O DIVÓRCIO ENTRE A RESPONSABILIDADE SOCIAL EXTERNA E INTERNA

A preocupação da pesquisa era verificar a consistência da RSO interna, utilizando os indicadores de confiança e capital social. Os níveis de confiança avaliaram a credibilidade mútua vivida pelos indivíduos, grupos e empresários. O capital social referiu-se à extensão em que os princípios e os valores eram compartilhados nas redes de relacionamento da organização. A existência de altos níveis destas variáveis permitiria identificar internamente o compartilhar seguro de valores, princípios e atitudes de grupos comprometidos com a responsabilidade social assumida publicamente pelas organizações. O campo expressivo, em termos quantitativos, de organizações que aderem aos programas de RSO, mostrou-se restrito ao contato para participar da pesquisa, indicando a insegurança dos dirigentes em relação à transparência de suas práticas. Externamente, os sentidos aguçados pela contenção das carências sociais eram saciados por panfletos, revistas e sites que exibiam vistosas imagens de importantíssimos projetos socioeducacionais. Internamente, a comoção contemplava outro universo. Marcado pelos avanços tecnológicos e pela competição de mercados, o campo era atravessado por situações complexas: trabalhadores sobrecarregados de excessos laborais (parte dele, fruto das múltiplas normas de qualidade, de segurança e saúde, ambientais e de responsabilidade social), instabilidade e/ou multiplicidade dos vínculos de trabalho, exigência de educação profissional continuada em meio a projetos institucionais incertos e comunicação descontínua entre texto e contexto de organizações em processos de fusão e/ou de mudanças administrativas/regionais.

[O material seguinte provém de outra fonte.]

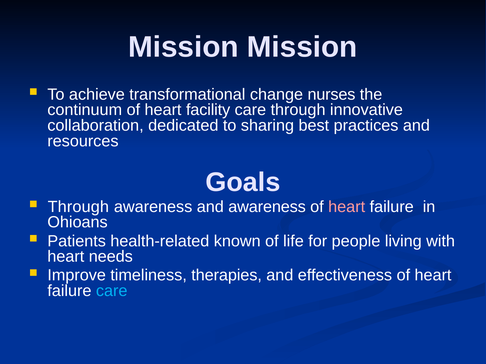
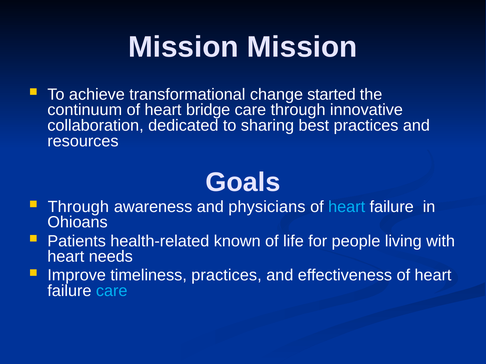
nurses: nurses -> started
facility: facility -> bridge
and awareness: awareness -> physicians
heart at (347, 207) colour: pink -> light blue
timeliness therapies: therapies -> practices
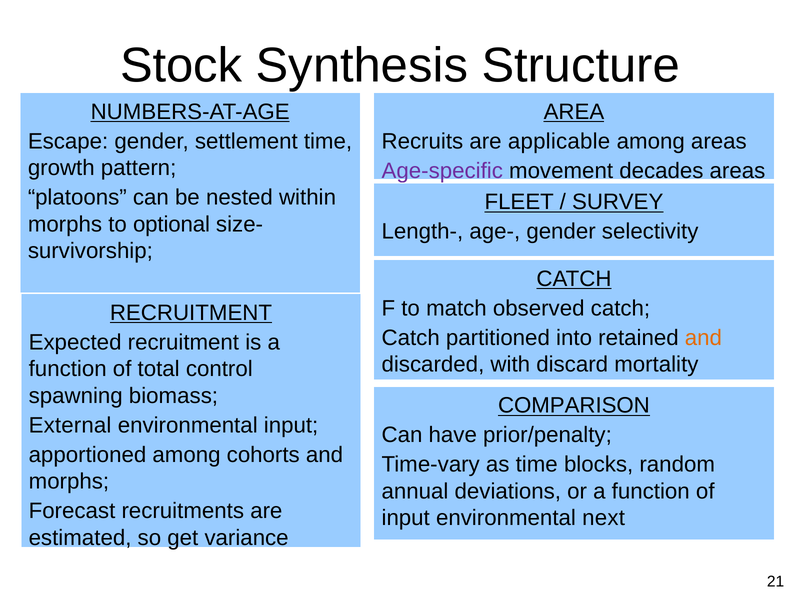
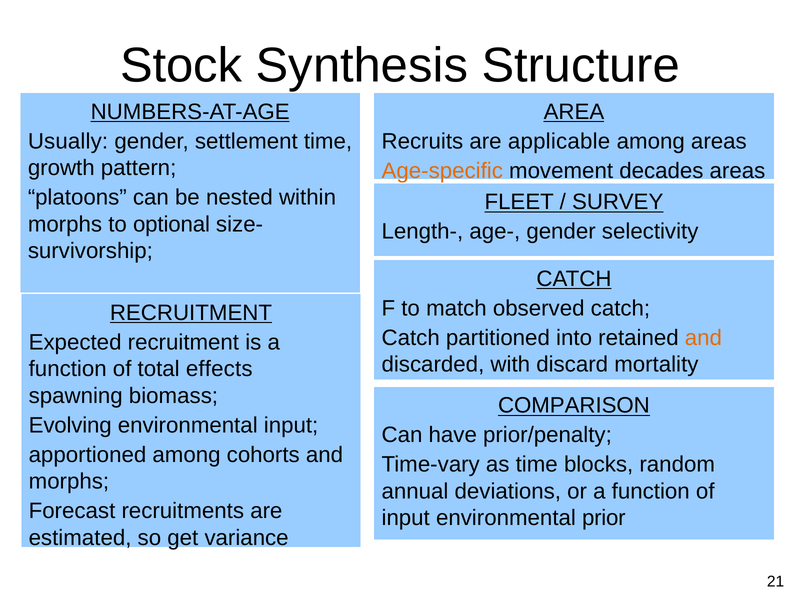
Escape: Escape -> Usually
Age-specific colour: purple -> orange
control: control -> effects
External: External -> Evolving
next: next -> prior
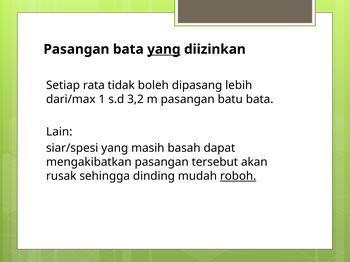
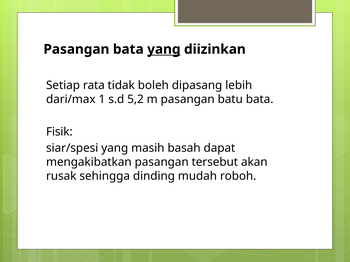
3,2: 3,2 -> 5,2
Lain: Lain -> Fisik
roboh underline: present -> none
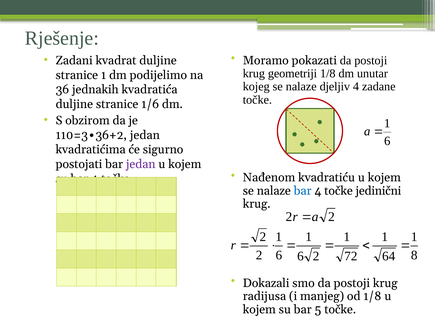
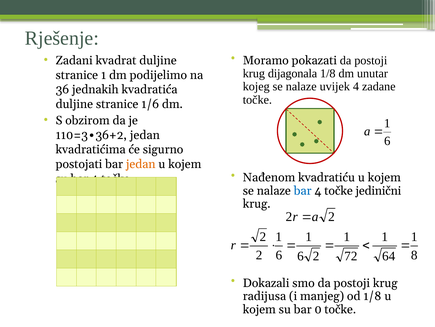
geometriji: geometriji -> dijagonala
djeljiv: djeljiv -> uvijek
jedan at (141, 164) colour: purple -> orange
5: 5 -> 0
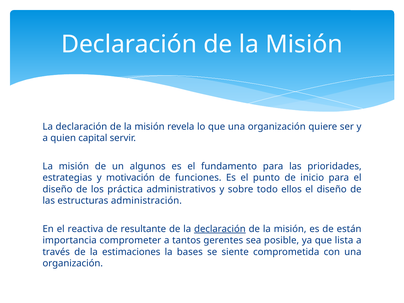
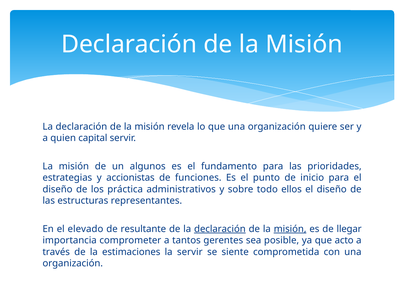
motivación: motivación -> accionistas
administración: administración -> representantes
reactiva: reactiva -> elevado
misión at (290, 229) underline: none -> present
están: están -> llegar
lista: lista -> acto
la bases: bases -> servir
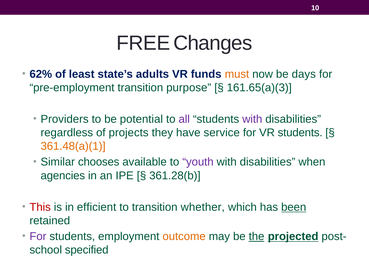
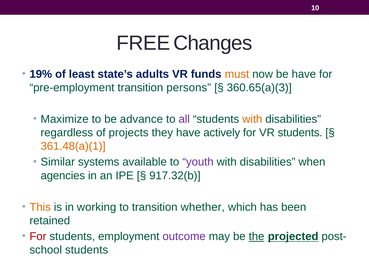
62%: 62% -> 19%
be days: days -> have
purpose: purpose -> persons
161.65(a)(3: 161.65(a)(3 -> 360.65(a)(3
Providers: Providers -> Maximize
potential: potential -> advance
with at (252, 119) colour: purple -> orange
service: service -> actively
chooses: chooses -> systems
361.28(b: 361.28(b -> 917.32(b
This colour: red -> orange
efficient: efficient -> working
been underline: present -> none
For at (38, 236) colour: purple -> red
outcome colour: orange -> purple
specified at (87, 250): specified -> students
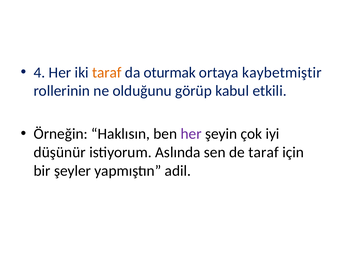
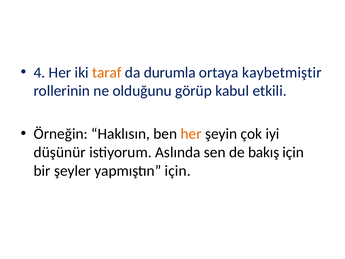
oturmak: oturmak -> durumla
her at (191, 134) colour: purple -> orange
de taraf: taraf -> bakış
yapmıştın adil: adil -> için
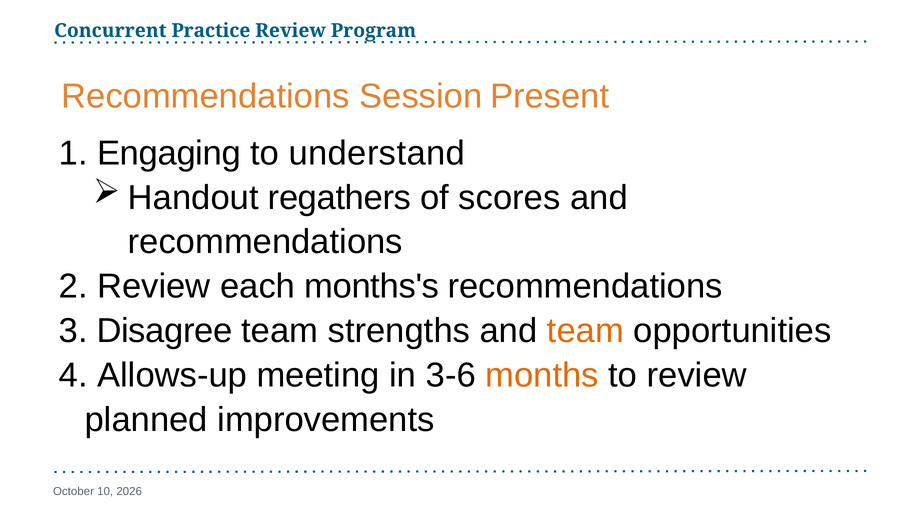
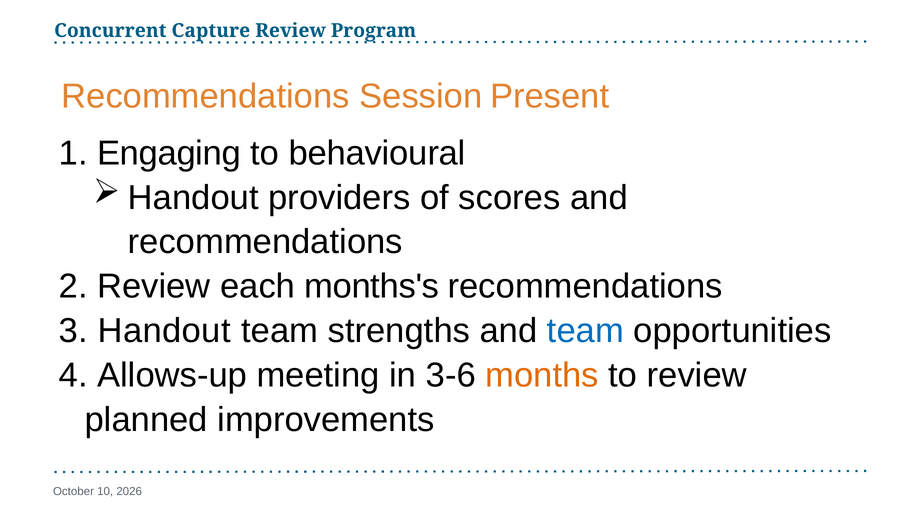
Practice: Practice -> Capture
understand: understand -> behavioural
regathers: regathers -> providers
Disagree at (165, 331): Disagree -> Handout
team at (585, 331) colour: orange -> blue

Neste panorama, das 152 organizações contatadas, apenas 20 aceitaram participar da entrevista exploratória que levantava dados para a demarcação do estudo. Os dados analisados indicaram a prevalência do divórcio entre a RSO externa e interna. Problemáticas diferenciadas justificaram a separação. Externamente, havia urgência para enfrentar problemas de falta de segurança (violência localizada e tráfico, principalmente) e para diminuir as condições precárias (de recursos, saúde, informação e educação) da comunidade. A prioridade assistencialista superava aquela do apoio à autonomia proposta pela RSO, fato reconhecidamente equivocado: "As empresas estão trabalhando de forma equivocada [...] O modo como as empresas trabalham está gerando dependência. Se a empresa acaba o programa acaba." Internamente, a intensa carga de trabalho e a falta de tempo foram os vilões vinculados à dificuldade dos funcionários para participar dos projetos sociais desenvolvidos.

Tal divisão seguia outro raciocínio quando os espaços se invertiam. Se a organização tendia a priorizar o assistencialismo (à comunidade carente) não havia sentido em aplicá-lo ao público-interno posto acreditar-se não haver nele carências. Esta lógica era reforçada pelo fato de muitas vezes ser dele a força dos programas de voluntariado (horas de trabalho, recursos materiais e financeiros) para as campanhas e para os programas existentes. Simultaneamente, a insegurança interna gerada pela violência dos excessos de carga - horários pesados, demissões, assédios moral e sexual, doenças laborais e outras dificuldades - de trabalho não pareceu ter a mesma relevância que aquela externa.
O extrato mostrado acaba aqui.